— WHAT YOU WILL DO —
Copy out the text read from each of the records below, line for line and without changes, and leave the pictures out of your answer.

-------------------------

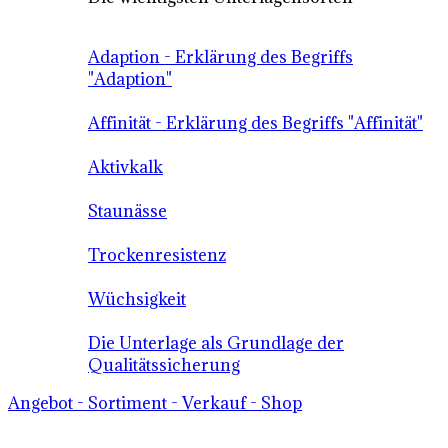
Adaption - Erklärung des Begriffs
"Adaption"
Affinität - Erklärung des Begriffs "Affinität"
Aktivkalk
Staunässe
Trockenresistenz
Wüchsigkeit
Die Unterlage als Grundlage der
Qualitätssicherung
Angebot - Sortiment - Verkauf - Shop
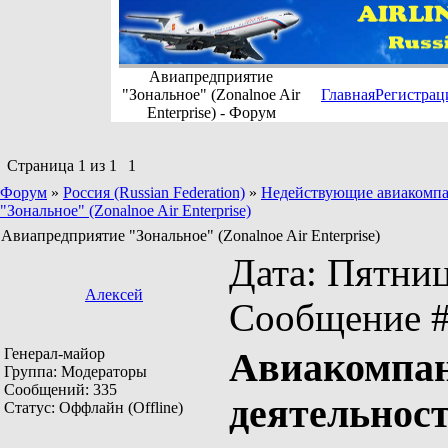
Авиапредприятие
"Зональное" (Zonalnoe Air
Главная
Регистрац
Enterprise) - Форум
Страница
1
из
1
1
Форум
»
Россия (Russian Federation)
»
Недействующие авиакомпании
"Зональное" (Zonalnoe Air Enterprise)
Авиапредприятие "Зональное" (Zonalnoe Air Enterprise)
Дата: Пятница
Алексей
Сообщение 
Генерал-майор
Авиакомпан
Группа: Модераторы
Сообщений:
335
деятельнос
Статус:
Оффлайн (Offline)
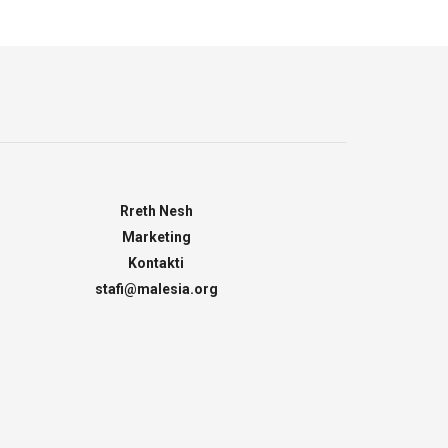
Rreth Nesh
Marketing
Kontakti
stafi@malesia.org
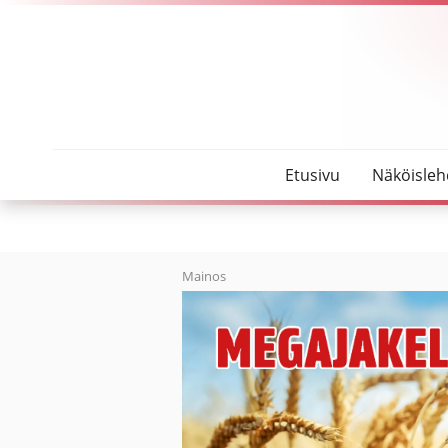
SeutuMajakka
Kantaesitys kajahtaa Oulaisten kirkossa
Etusivu
Näköisleh
Mainos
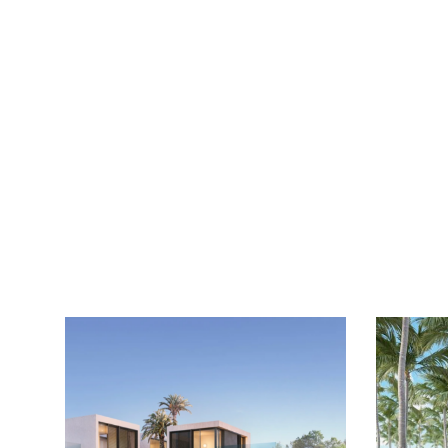
3 de diciembre de 2021
TENDENCIA
A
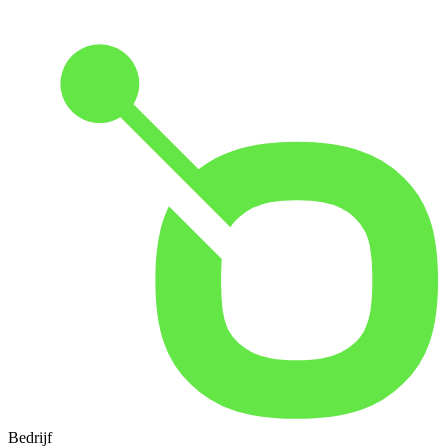
Bedrijf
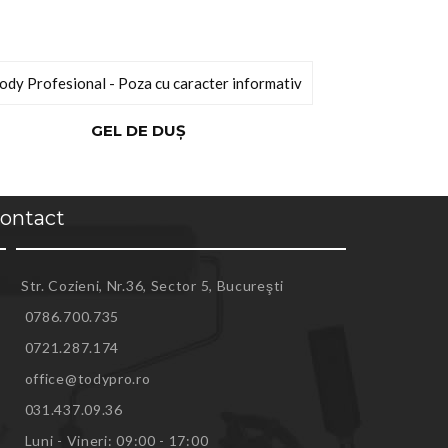
GEL DE DUŞ
ontact
Str. Cozieni, Nr.36, Sector 5, Bucureşti
0786.700.735
0721.287.174
office@todypro.ro
031.437.09.36
Luni - Vineri: 09:00 - 17:00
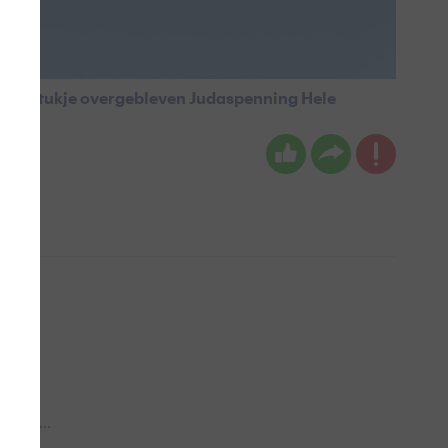
ht. Een stukje overgebleven Judaspenning Hele
 aub...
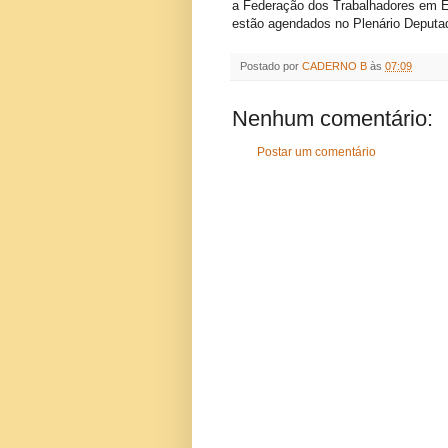
a Federação dos Trabalhadores em 
estão agendados no Plenário Deputad
Postado por
CADERNO B
às
07:09
Nenhum comentário:
Postar um comentário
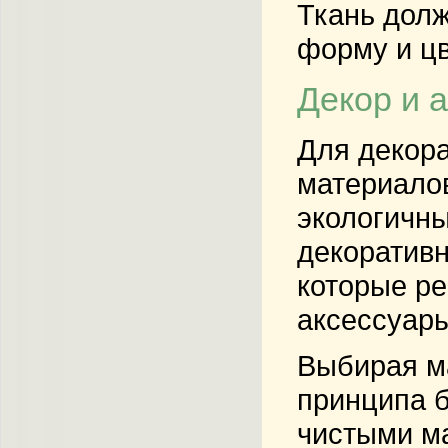
Ткань долж
форму и цв
Декор и 
Для декора
материалов
экологичны
декоративн
которые ре
аксессуары
Выбирая ма
принципа б
чистыми ма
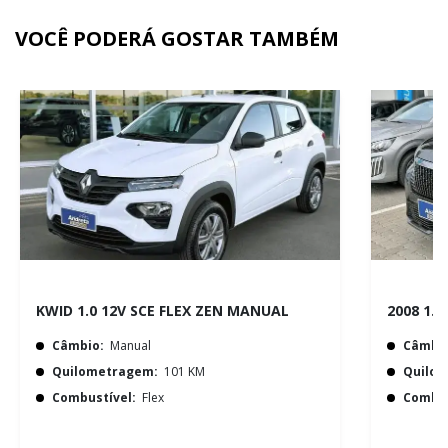
VOCÊ PODERÁ GOSTAR TAMBÉM
KWID 1.0 12V SCE FLEX ZEN MANUAL
2008 1.
Câmbio:
Manual
Câmbio
Quilometragem:
101 KM
Quilo
Combustível:
Flex
Combus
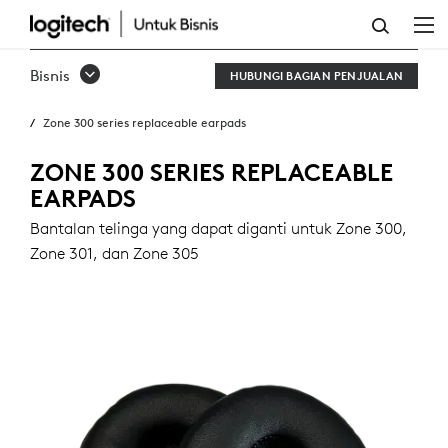
BANTALAN
TELINGA
Bisnis
HUBUNGI BAGIAN PENJUALAN
YANG
Zone 300 series replaceable earpads
DAPAT
DIGANTI
ZONE 300 SERIES REPLACEABLE
EARPADS
SERI
Bantalan telinga yang dapat diganti untuk Zone 300,
ZONE
Zone 301, dan Zone 305
300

-------------------------

— TASK ANSWER —
Adaption - Erklärung des Begriffs
"Adaption"
Affinität - Erklärung des Begriffs "Affinität"
Aktivkalk
Staunässe
Trockenresistenz
Wüchsigkeit
Die Unterlage als Grundlage der
Qualitätssicherung
Angebot - Sortiment - Verkauf - Shop
Авиапредприятие
"Зональное" (Zonalnoe Air
Главная
Регистрац
Enterprise) - Форум
Страница
1
из
1
1
Форум
»
Россия (Russian Federation)
»
Недействующие авиакомпании
"Зональное" (Zonalnoe Air Enterprise)
Авиапредприятие "Зональное" (Zonalnoe Air Enterprise)
Дата: Пятница
Алексей
Сообщение 
Генерал-майор
Авиакомпан
Группа: Модераторы
Сообщений:
335
деятельнос
Статус:
Оффлайн (Offline)
Rreth Nesh
Marketing
Kontakti
stafi@malesia.org
SeutuMajakka
Kantaesitys kajahtaa Oulaisten kirkossa
Etusivu
Näköisleh
Mainos
3 de diciembre de 2021
TENDENCIA
A
Bedrijf
GEL DE DUŞ
ontact
Str. Cozieni, Nr.36, Sector 5, Bucureşti
0786.700.735
0721.287.174
office@todypro.ro
031.437.09.36
Luni - Vineri: 09:00 - 17:00
ht. Een stukje overgebleven Judaspenning Hele
 aub...
a Federação dos Trabalhadores em 
estão agendados no Plenário Deputad
Postado por
CADERNO B
às
07:09
Nenhum comentário:
Postar um comentário
Ткань долж
форму и цв
Декор и 
Для декора
материалов
экологичны
декоративн
которые ре
аксессуары
Выбирая ма
принципа б
чистыми ма
VOCÊ PODERÁ GOSTAR TAMBÉM
KWID 1.0 12V SCE FLEX ZEN MANUAL
2008 1.
Câmbio:
Manual
Câmbio
Quilometragem:
101 KM
Quilo
Combustível:
Flex
Combus
BANTALAN
TELINGA
Bisnis
HUBUNGI BAGIAN PENJUALAN
YANG
Zone 300 series replaceable earpads
DAPAT
DIGANTI
ZONE 300 SERIES REPLACEABLE
EARPADS
SERI
Bantalan telinga yang dapat diganti untuk Zone 300,
ZONE
Zone 301, dan Zone 305
300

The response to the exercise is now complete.